Questions fréquentes

Combien de numéros de call tracking faut-il pour un petit site ?

Pour un site de moins de 100 visites par jour, un pool de 4 à 6 numéros suffit largement. Le pic de visiteurs simultanés y dépasse rarement 3, et la règle d'un numéro pour 8 à 10 visiteurs simultanés donne donc un besoin très faible. Inutile de surpayer : commencez petit, puis surveillez votre taux d'appels non attribués pour ajuster.

Faut-il un numéro par visiteur ?

Non, c'est l'erreur la plus courante. Il faut un numéro par visiteur simultané, pas par visiteur de la journée. Un site à 500 visites quotidiennes ne présente qu'une quinzaine de sessions actives au même instant aux heures de pointe : un pool de 12 à 20 numéros couvre ce trafic, pas 500 numéros.

Comment savoir si mon pool est trop petit ?

Surveillez votre taux d'appels « non attribués » ou « direct ». S'il augmente, surtout aux heures de pointe, votre pool déborde : les visiteurs en trop voient le numéro par défaut non tracké et leurs appels quittent votre attribution. Recalculez la taille sur votre pic horaire de sessions et ajoutez 30 % de marge.

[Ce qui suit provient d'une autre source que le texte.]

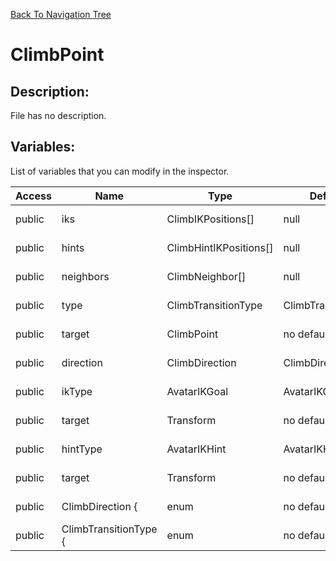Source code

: [Back To Navigation Tree](https://wesleywh.github.io/githubpages/docs/navigation.html)
# ClimbPoint

## Description:
File has no description.

## Variables:
List of variables that you can modify in the inspector.

|Access|Name|Type|Default Value|Description|
|---|---|---|---|---|
|public|iks|ClimbIKPositions[]|null|No description.|
|public|hints|ClimbHintIKPositions[]|null|No description.|
|public|neighbors|ClimbNeighbor[]|null|No description.|
|public|type|ClimbTransitionType|ClimbTransitionType.step|No description.|
|public|target|ClimbPoint|no default|No description.|
|public|direction|ClimbDirection|ClimbDirection.Left|No description.|
|public|ikType|AvatarIKGoal|AvatarIKGoal.LeftHand|No description.|
|public|target|Transform|no default|No description.|
|public|hintType|AvatarIKHint|AvatarIKHint.LeftElbow|No description.|
|public|target|Transform|no default|No description.|
|public|ClimbDirection {|enum|no default|No description.|
|public|ClimbTransitionType {|enum|no default|No description.|
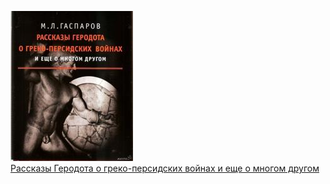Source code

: ![](Рассказы%20Геродота%20о%20греко-персидских%20войнах%20и%20еще%20о%20многом%20другом.jpg)  
[Рассказы Геродота о греко-персидских войнах и еще о многом другом](Рассказы%20Геродота%20о%20греко-персидских%20войнах%20и%20еще%20о%20многом%20другом.md)
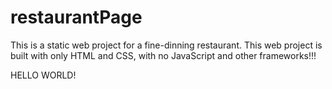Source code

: # restaurantPage
This is a static web project for a fine-dinning restaurant. This web project is built with only HTML and CSS, with no JavaScript and other frameworks!!!

HELLO WORLD!
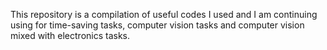 This repository is a compilation of useful codes I used and I am continuing using for time-saving tasks, computer vision tasks and computer vision mixed with electronics tasks.
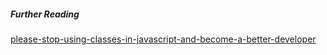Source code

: 

##### Further Reading
[please-stop-using-classes-in-javascript-and-become-a-better-developer](https://medium.com/javascript-in-plain-english/please-stop-using-classes-in-javascript-and-become-a-better-developer-a185c9fbede1)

Quelle formule utiliser pour dimensionner un pool DNI ?

Deux formules éprouvées. La méthode CallRail : pic horaire de sessions divisé par 4. La méthode Nimbata : (visiteurs par heure ÷ (60 ÷ durée moyenne de session en minutes)) × 1,3. Calculez avec les deux et retenez le résultat le plus élevé, arrondi au numéro supérieur.

Un pool trop grand pose-t-il problème ?

Oui, mais différemment. Un pool sur-dimensionné ne dégrade pas l'attribution, il gaspille du budget : chaque numéro de tracking se loue au mois, et au-delà de votre pic réel de simultanéité, les numéros supplémentaires ne captent rien de plus. Retirez les numéros jamais assignés depuis 30 jours pour ramener le pool à son besoin réel.